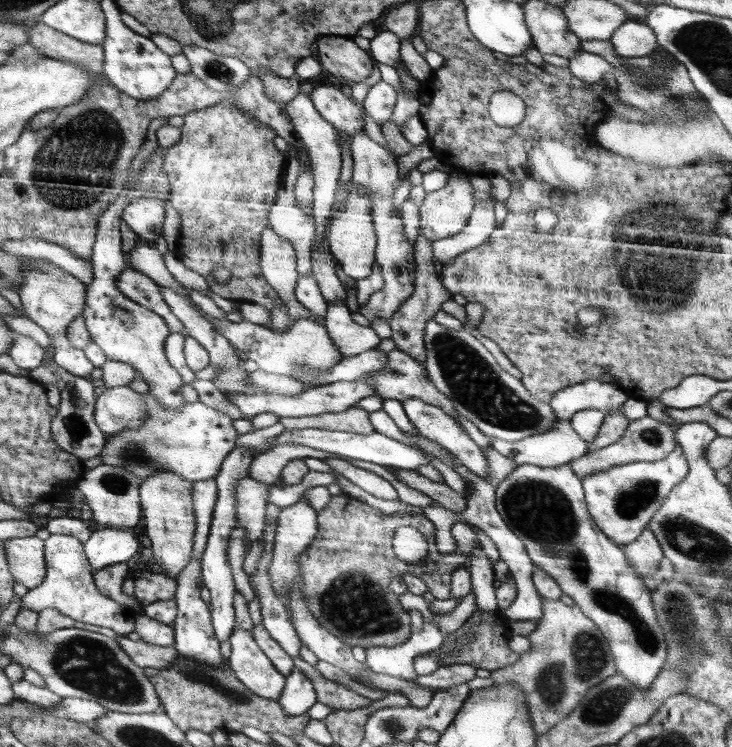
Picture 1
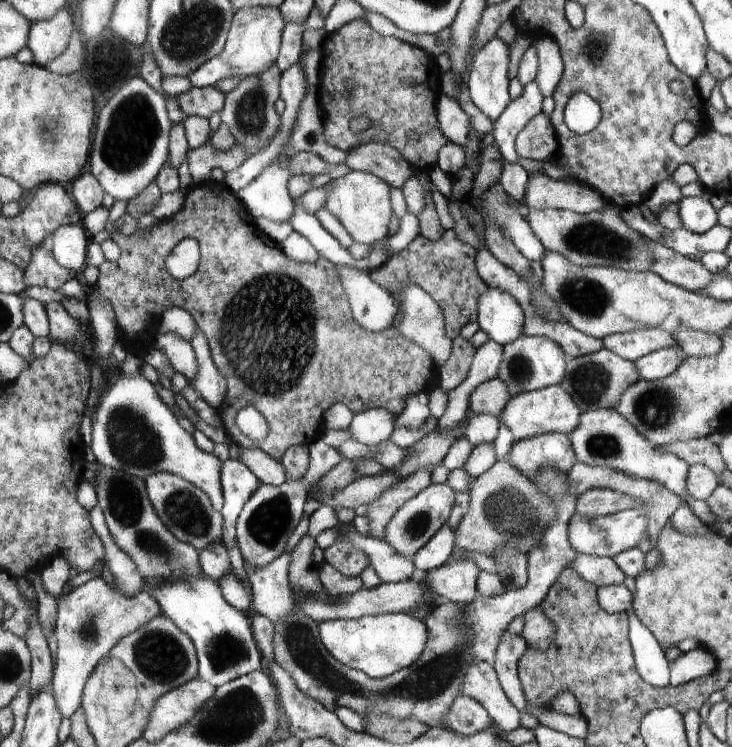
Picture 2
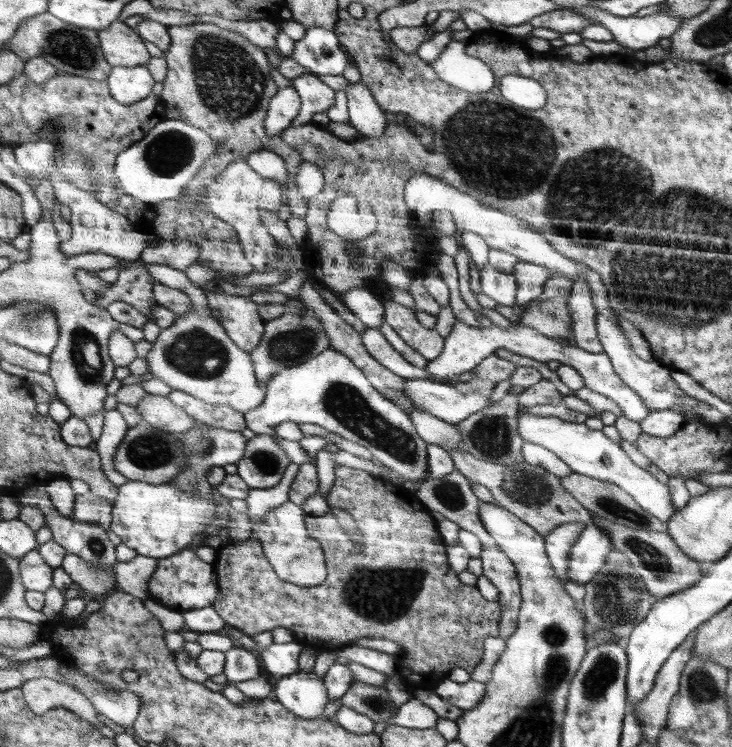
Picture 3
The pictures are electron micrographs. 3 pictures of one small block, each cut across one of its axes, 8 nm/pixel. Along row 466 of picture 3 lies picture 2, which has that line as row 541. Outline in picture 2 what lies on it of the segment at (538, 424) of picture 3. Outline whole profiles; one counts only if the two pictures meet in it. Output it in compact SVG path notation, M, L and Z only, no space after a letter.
M625 509L617 514L606 514L606 516L580 516L574 512L568 520L568 535L572 548L579 555L607 557L614 559L618 554L624 553L638 546L642 534L648 529L646 514L638 509Z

++++++++++

▶ **Work to be completed**
Could every entry above be printed again exactly, images excluded?

▶ **Response area**
Picture 1
Picture 2
Picture 3
The pictures are electron micrographs. 3 pictures of one small block, each cut across one of its axes, 8 nm/pixel. Along row 466 of picture 3 lies picture 2, which has that line as row 541. Outline in picture 2 what lies on it of the segment at (538, 424) of picture 3. Outline whole profiles; one counts only if the two pictures meet in it. Output it in compact SVG path notation, M, L and Z only, no space after a letter.
M625 509L617 514L606 514L606 516L580 516L574 512L568 520L568 535L572 548L579 555L607 557L614 559L618 554L624 553L638 546L642 534L648 529L646 514L638 509Z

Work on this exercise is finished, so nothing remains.